DIRECTION:
Write out these lines again with each "locality" replaced by "site", keeping everything else the same.

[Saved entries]
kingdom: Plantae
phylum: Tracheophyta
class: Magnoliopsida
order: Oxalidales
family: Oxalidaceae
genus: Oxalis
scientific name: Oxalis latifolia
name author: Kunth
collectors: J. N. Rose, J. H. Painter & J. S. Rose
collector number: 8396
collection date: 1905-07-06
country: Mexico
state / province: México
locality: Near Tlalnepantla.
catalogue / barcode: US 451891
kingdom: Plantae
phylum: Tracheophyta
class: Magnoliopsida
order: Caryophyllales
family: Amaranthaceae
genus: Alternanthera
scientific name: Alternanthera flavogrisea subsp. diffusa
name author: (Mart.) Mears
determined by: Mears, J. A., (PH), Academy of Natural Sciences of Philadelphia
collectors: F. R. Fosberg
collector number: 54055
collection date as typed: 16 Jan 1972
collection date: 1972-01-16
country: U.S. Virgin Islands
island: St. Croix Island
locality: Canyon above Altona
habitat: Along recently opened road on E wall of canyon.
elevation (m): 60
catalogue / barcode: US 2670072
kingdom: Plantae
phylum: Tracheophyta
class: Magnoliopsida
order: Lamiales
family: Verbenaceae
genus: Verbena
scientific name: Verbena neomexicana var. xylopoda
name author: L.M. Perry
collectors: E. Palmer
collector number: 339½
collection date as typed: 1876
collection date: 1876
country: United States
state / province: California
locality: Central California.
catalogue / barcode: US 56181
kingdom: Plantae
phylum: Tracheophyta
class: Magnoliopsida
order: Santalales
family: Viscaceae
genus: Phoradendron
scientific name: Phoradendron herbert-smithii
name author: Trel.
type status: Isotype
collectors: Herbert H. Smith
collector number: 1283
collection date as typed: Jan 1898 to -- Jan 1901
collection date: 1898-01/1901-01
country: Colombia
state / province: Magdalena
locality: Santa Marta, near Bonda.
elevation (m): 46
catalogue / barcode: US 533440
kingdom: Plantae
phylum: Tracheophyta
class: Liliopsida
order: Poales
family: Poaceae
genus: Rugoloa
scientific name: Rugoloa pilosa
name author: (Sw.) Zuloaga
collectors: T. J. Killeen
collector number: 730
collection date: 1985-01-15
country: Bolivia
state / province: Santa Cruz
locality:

EXERCISE ANSWER:
kingdom: Plantae
phylum: Tracheophyta
class: Magnoliopsida
order: Oxalidales
family: Oxalidaceae
genus: Oxalis
scientific name: Oxalis latifolia
name author: Kunth
collectors: J. N. Rose, J. H. Painter & J. S. Rose
collector number: 8396
collection date: 1905-07-06
country: Mexico
state / province: México
site: Near Tlalnepantla.
catalogue / barcode: US 451891
kingdom: Plantae
phylum: Tracheophyta
class: Magnoliopsida
order: Caryophyllales
family: Amaranthaceae
genus: Alternanthera
scientific name: Alternanthera flavogrisea subsp. diffusa
name author: (Mart.) Mears
determined by: Mears, J. A., (PH), Academy of Natural Sciences of Philadelphia
collectors: F. R. Fosberg
collector number: 54055
collection date as typed: 16 Jan 1972
collection date: 1972-01-16
country: U.S. Virgin Islands
island: St. Croix Island
site: Canyon above Altona
habitat: Along recently opened road on E wall of canyon.
elevation (m): 60
catalogue / barcode: US 2670072
kingdom: Plantae
phylum: Tracheophyta
class: Magnoliopsida
order: Lamiales
family: Verbenaceae
genus: Verbena
scientific name: Verbena neomexicana var. xylopoda
name author: L.M. Perry
collectors: E. Palmer
collector number: 339½
collection date as typed: 1876
collection date: 1876
country: United States
state / province: California
site: Central California.
catalogue / barcode: US 56181
kingdom: Plantae
phylum: Tracheophyta
class: Magnoliopsida
order: Santalales
family: Viscaceae
genus: Phoradendron
scientific name: Phoradendron herbert-smithii
name author: Trel.
type status: Isotype
collectors: Herbert H. Smith
collector number: 1283
collection date as typed: Jan 1898 to -- Jan 1901
collection date: 1898-01/1901-01
country: Colombia
state / province: Magdalena
site: Santa Marta, near Bonda.
elevation (m): 46
catalogue / barcode: US 533440
kingdom: Plantae
phylum: Tracheophyta
class: Liliopsida
order: Poales
family: Poaceae
genus: Rugoloa
scientific name: Rugoloa pilosa
name author: (Sw.) Zuloaga
collectors: T. J. Killeen
collector number: 730
collection date: 1985-01-15
country: Bolivia
state / province: Santa Cruz
site:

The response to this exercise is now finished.